TPVFormer stacks multiple blocks:
- Early: Hybrid-Cross-Attention Blocks (ICA + CVHA).
- Later: Hybrid-Attention Blocks (CVHA only) for refinement.
The result: three semantically rich, consistent planes.
Experiments: Seeing and Measuring TPVFormer
The authors tested TPVFormer on two datasets—nuScenes and SemanticKITTI—across three tasks:
1. Vision-Based 3D Semantic Occupancy Prediction
TPVFormer is trained using sparse per-point LiDAR labels, with only camera images as input. At test time, it predicts labels for all voxels.
Figure 2: Training with sparse LiDAR labels, testing with dense semantic occupancy prediction.
Qualitative Results
The predictions are dense, coherent, and geometrically accurate—often capturing objects missed in sparse LiDAR.
Figure 5: Dense TPVFormer predictions showing fine detail beyond sparse LiDAR ground truth.
An appealing property: TPV can be queried at arbitrary resolutions without retraining. Higher resolutions yield finer detail:
Figure 6: Predicting at higher resolutions captures finer geometry on objects like cars and trucks.
2. LiDAR Segmentation (nuScenes)
Here, the task is to predict semantic labels for given LiDAR points—no LiDAR input is used at inference, only image-based queries.
Table 1: LiDAR segmentation on nuScenes test. TPVFormer achieves competitiveness with LiDAR-based models using cameras only.
TPVFormer-Base’s 69.4 mIoU matches PolarNet’s LiDAR-based performance—a first for a vision-only method. An ablation shows TPV outperforms BEVFormer by a wide margin (68.9 vs 56.2 on validation), underscoring TPV’s advantage.
Table 4: Resolution/feature dimension ablation—TPVFormer consistently surpasses BEVFormer.
3. Semantic Scene Completion (SemanticKITTI)
Dense voxelized predictions of occupancy and semantic labels from RGB inputs.

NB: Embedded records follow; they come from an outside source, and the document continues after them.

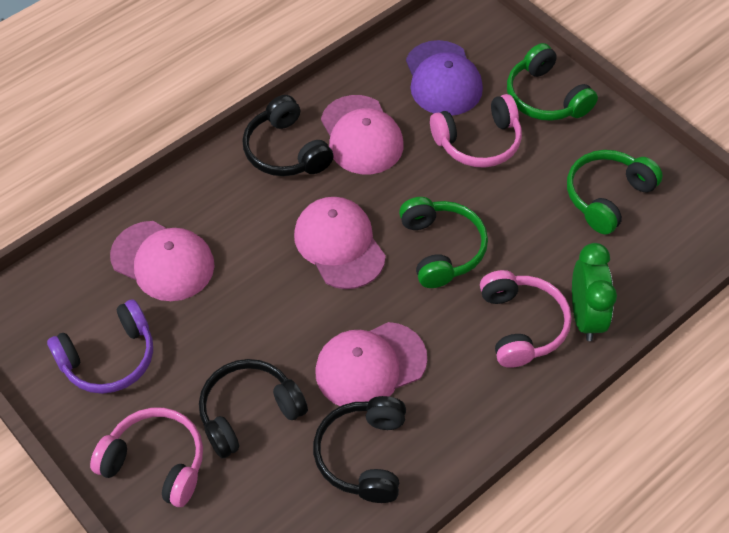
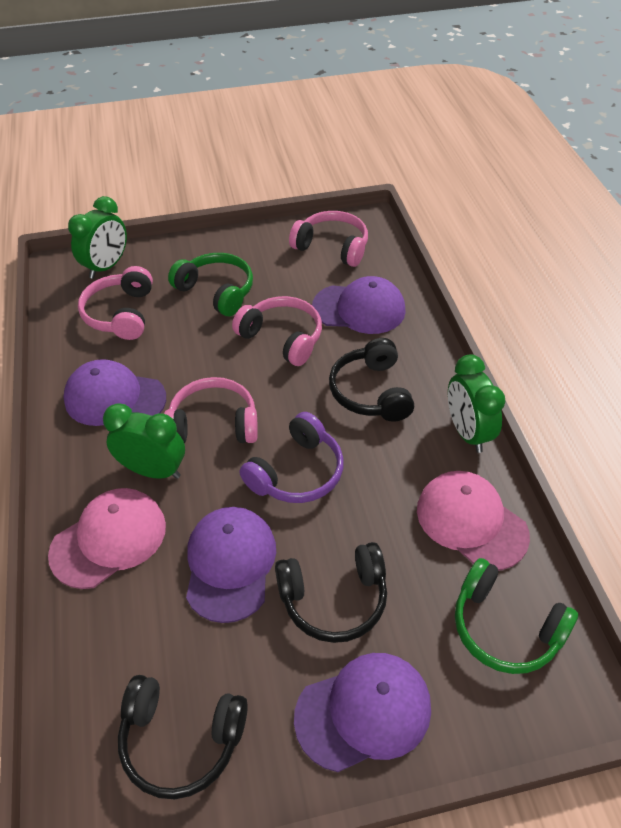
green clock: 1 -> 3
green headphones: 3 -> 2
pink cap: 4 -> 2
pink headphones: 3 -> 4
purple cap: 1 -> 4

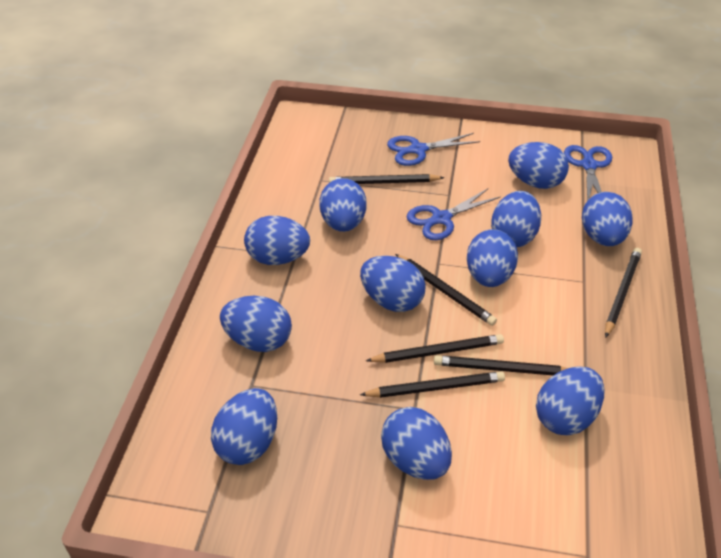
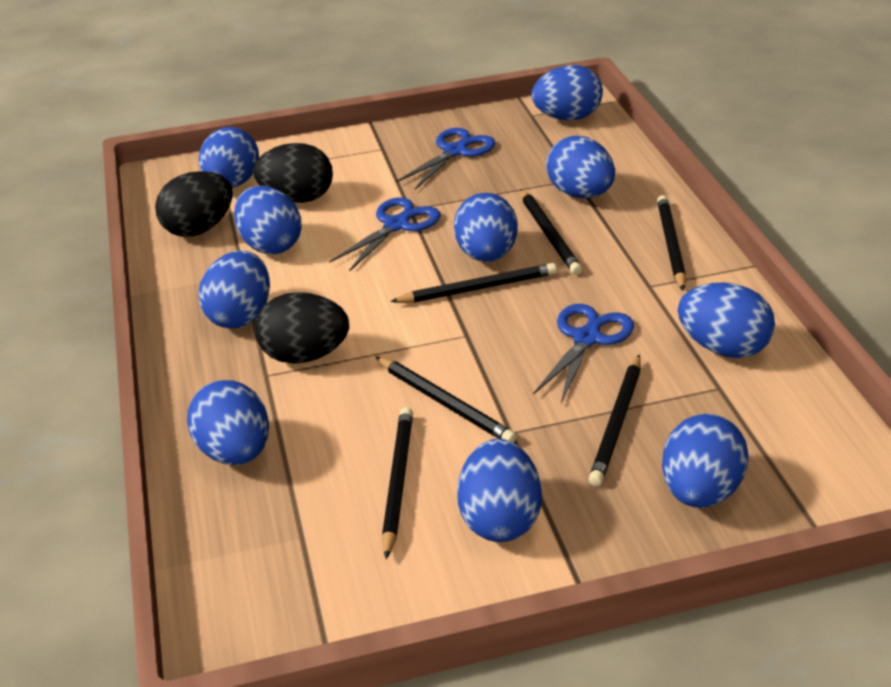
black egg: 0 -> 3
blue egg: 11 -> 10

Table 2: Semantic scene completion results—TPVFormer sets a new camera-based benchmark.
TPVFormer reaches 11.26 mIoU, beating MonoScene’s 11.08 while using fewer parameters (6.0M vs 15.7M) and less compute (128G vs 500G FLOPS).
Conclusion: A Leap Toward Vision-First 3D Perception
Figure 7: Prediction visualization: TPVFormer models every voxel around the ego vehicle from camera inputs.
Key takeaways:
- TPV Hits the Sweet Spot: Matches voxel expressiveness while approaching BEV efficiency, enabling fine detail without cubic cost.
- Vision Can Rival LiDAR: TPVFormer’s camera-only performance rivals strong LiDAR baselines, opening the door to cheaper, more versatile perception.
- Sparse-to-Dense Generalization: Trained on sparse labels, TPVFormer predicts dense, high-quality occupancy—vital for real-world scalability.
TPVFormer shows that rethinking 3D representation unlocks powerful vision-based perception. By combining three complementary perspectives, TPV builds a more complete picture—pointing toward a future where autonomous cars see as richly in 3D using cameras as we do with our own eyes.